This project demonstrates a real-time interactive dashboard for mimicking application metric data, leveraging powerful big data tools such as Apache Kafka and Apache Spark. It serves as an end-to-end template for building data engineering projects that utilize Apache Kafka, Apache Spark, and PostgreSQL database, all containerized with Docker.
- Real-Time Data Processing: Uses Apache Kafka for message queuing and Apache Spark for stream processing.
- Interactive Dashboard: Utilizes Plotly Dash to create dynamic and real-time visualizations of the processed data.
- Modular Design: The project is structured to be easily extensible for various use cases involving real-time data streams.
- Ease of Setup: Can be launched with a simple Docker Compose command.
This project integrates several technologies into a cohesive pipeline:
- Apache Kafka: Handles incoming data streams and acts as a buffer for log data.
- Apache Spark: Processes the data in real-time, performing computations and aggregations.
- PostgreSQL: Stores the processed data for persistence and visualization.
- Plotly Dash: Provides a web-based dashboard for displaying interactive visualizations of the data metrics.
Ensure you have Docker and Docker Compose installed on your machine.

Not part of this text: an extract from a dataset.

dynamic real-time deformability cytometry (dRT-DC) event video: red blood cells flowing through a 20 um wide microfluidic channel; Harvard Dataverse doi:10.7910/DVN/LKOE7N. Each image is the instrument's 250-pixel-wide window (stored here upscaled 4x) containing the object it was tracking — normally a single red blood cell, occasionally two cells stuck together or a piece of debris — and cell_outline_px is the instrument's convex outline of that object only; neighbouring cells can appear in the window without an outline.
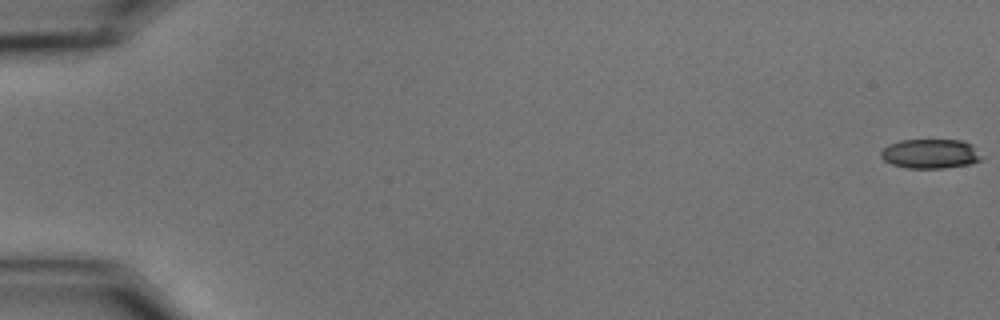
{"species": "common noctule bat (a hibernating species)", "species_latin": "Nyctalus noctula", "temperature_condition": "cold", "stored_images_in_passage": 59, "camera_frame_rate_fps": 3000, "um_per_image_px": 0.085, "animal": {"sex": "male", "body_mass_g": 15.6}, "frame": {"image": 1, "passage_image": 1, "time_ms": 0.0, "image_size_px": [1000, 320], "cell_outline_px": [[980, 160], [972, 164], [944, 168], [908, 168], [892, 164], [884, 160], [880, 156], [880, 152], [888, 144], [900, 140], [960, 140], [972, 144]], "centroid_in_image_um": [79.03, 13.07], "position_along_channel_um": 6.0, "area_um2": 17.11}}
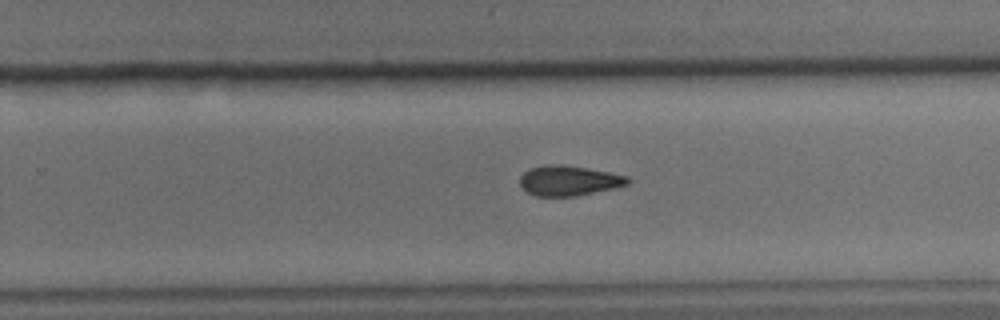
{"frame": {"image": 2, "passage_image": 39, "time_ms": 12.667, "image_size_px": [1000, 320], "cell_outline_px": [[632, 180], [628, 184], [616, 188], [576, 196], [536, 196], [528, 192], [520, 184], [520, 176], [528, 168], [544, 164], [560, 164], [608, 172], [628, 176]], "centroid_in_image_um": [48.36, 15.35], "position_along_channel_um": 281.4, "area_um2": 18.96}}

These tools are required to create the containerized environment for running the services.
-
Clone the Repository
Start by cloning this repository to your local machine using ssh:
git clone git@github.com:firefly-cmd/data-engineering-template.git cd data-engineering-template -
Launch the services
Start the services with docker compose
docker-compose up --build
-
Checkout the dashboard
You can now go to the localhost:8050 to view the dashboard.
You can customize this template for your own projects by modifying the source code to adjust the data processing logic, the types of metrics displayed, or the visual appearance of the dashboard.